YOU ARE NOT ALLOWED TO INITIATE MACHINING WITHOUT VERIFYING THE TOOL HEIGHT AND DEPTH OF CUT.
Setting tool height
The procedure to set the height of a tool above your circuit board will be the same regardless of the type of tool or spindle assembly used.
Click on Jog in the dialog box.
- Use the arrow keys to position the head just next to the edge of your working piece-backup material stack. Make sure your carbide tool comes down along the edge of the stack.
- Using the Top Stop thumb nuts, position the bottom of the tool just slightly above (about 1mm) the working piece. Verify the carbide bit will not hit your working piece at any point.
By keeping the tool as close as practical to the board material, you will greatly increase tool life and accuracy. This is due to the velocity with which the tool hits the board material when using a solenoid configuration. The higher the tool starts above the material, the greater the solenoid will accelerate the tool before entry into the board material.
This acceleration increases the chance of the carbide tool chipping or breaking. A good rule is to place the 1,6 mm (1/16”) Allen wrench flat on the board material next to the bit.
Then adjust the Top Stop to have the tool’s height above the board material to be less than the thickness of the Allen wrench.

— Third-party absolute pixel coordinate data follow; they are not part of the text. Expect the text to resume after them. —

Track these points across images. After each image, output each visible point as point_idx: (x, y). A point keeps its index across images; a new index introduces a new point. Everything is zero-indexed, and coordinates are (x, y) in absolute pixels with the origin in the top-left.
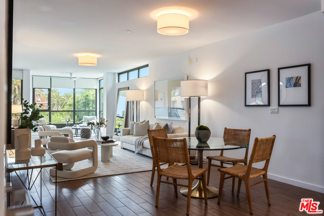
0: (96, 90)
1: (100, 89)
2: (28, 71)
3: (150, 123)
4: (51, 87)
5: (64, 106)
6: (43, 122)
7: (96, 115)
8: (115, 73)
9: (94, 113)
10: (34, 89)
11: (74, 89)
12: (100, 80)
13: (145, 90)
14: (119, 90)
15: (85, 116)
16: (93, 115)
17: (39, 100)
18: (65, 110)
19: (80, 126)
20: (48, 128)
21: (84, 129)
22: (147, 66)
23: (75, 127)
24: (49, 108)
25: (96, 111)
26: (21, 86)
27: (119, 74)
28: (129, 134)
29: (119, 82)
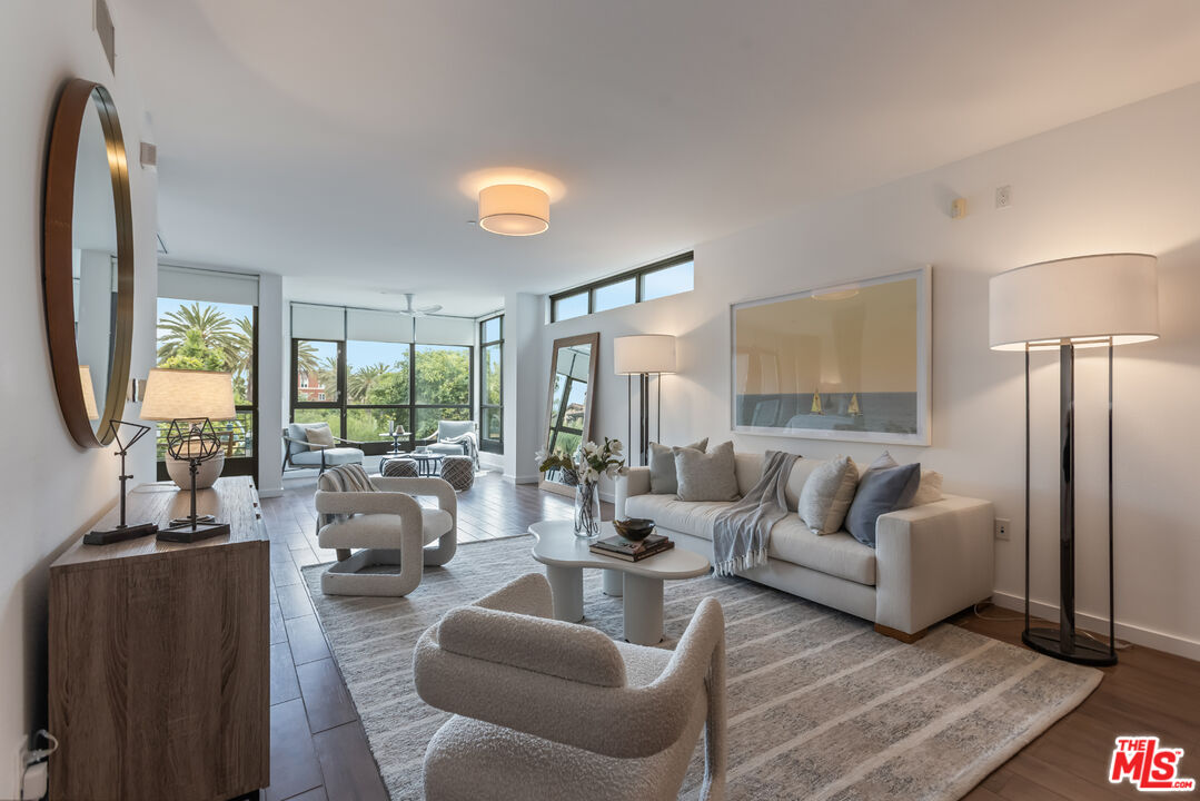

Setting depth of cut for drilling
After loading the correct drill or mill, set your depth of cut. When milling thick pieces, you will have to run the same layer several times to cut through your working piece. As a rule of thumb you can only cut as much as the diameter of the endmill in one single pass, e. g. if you are using the 3.175 mm end mill you can only cut as much as 3.175 mm into the work piece. You will break the tool if you attempt to cut deeper. This problem is not so critical when using the drill bits. You can drill through a thick piece at once with most drill bits. When drilling you want the bit to drill completely through the work piece and slightly into the backup material.
To the right side of the spindle body is the Knurl nut (nut with ridges). Below this nut, is the pressure foot. The pressure foot rides along the surface of the material on the milling table. This allows you to set the tool depth of cut accurately with regards to the material’s surface. Otherwise slight warps in the material would influence your depth of cut.
Turning the ridges on the knurl nut to the left as you face the head (or clockwise if you are looking down on it) will raise the pressure foot thereby increasing your depth of cut. The Knurl Nut has clicks or detents in it. Each detent moves the pressure foot up or down by 0,010 mm (0.0004”) increments.
- Press down manually on the head assembly.
- Rotate the Knurl Nut until the point of the drill bit is below the bottom of the work piece when the pressure foot is flush against the board material.
Note: A practical limit of the thickness of the workpiece is around 8 mm.
Thick pieces (> 2mm) require the milling to be conducted in several runs of the same layer.
Now that your upper and lower limits are set double check the type of tool, speed and spindle rate. If everything is set correctly you can click on Run.
Note: You can abort the cutting at any time by pressing the red button on the controller unit. The system will stop and you must then re-initialize everything.
After you are done machining all your layers, you must remove all tools and your workpiece (or aluminum holder) from the Quick Circuit.
- Select Mill > Tool Change. Remove the carbide tool as specified above and store the tool in its correspondent case. Click OK.
- Select Mill > Material change.
- Remove your workpiece or aluminum holder from the Quick Circuit table.
Note: You can leave the working piece-sacrificial board stack assembled for future users. Just leave the stack in the same place of the plastic stock.
- Use the vacuum cleaner in the room to remove plastic chips from the table of the Quick Circuit, the head and all the surroundings, including the floor.
- Select Mill > Home. The head moves to position (0,0).
- Turn off the controller, exit IsoPro, Log Off from your account. Place all tools and used material inside the plastic box on top of the controller.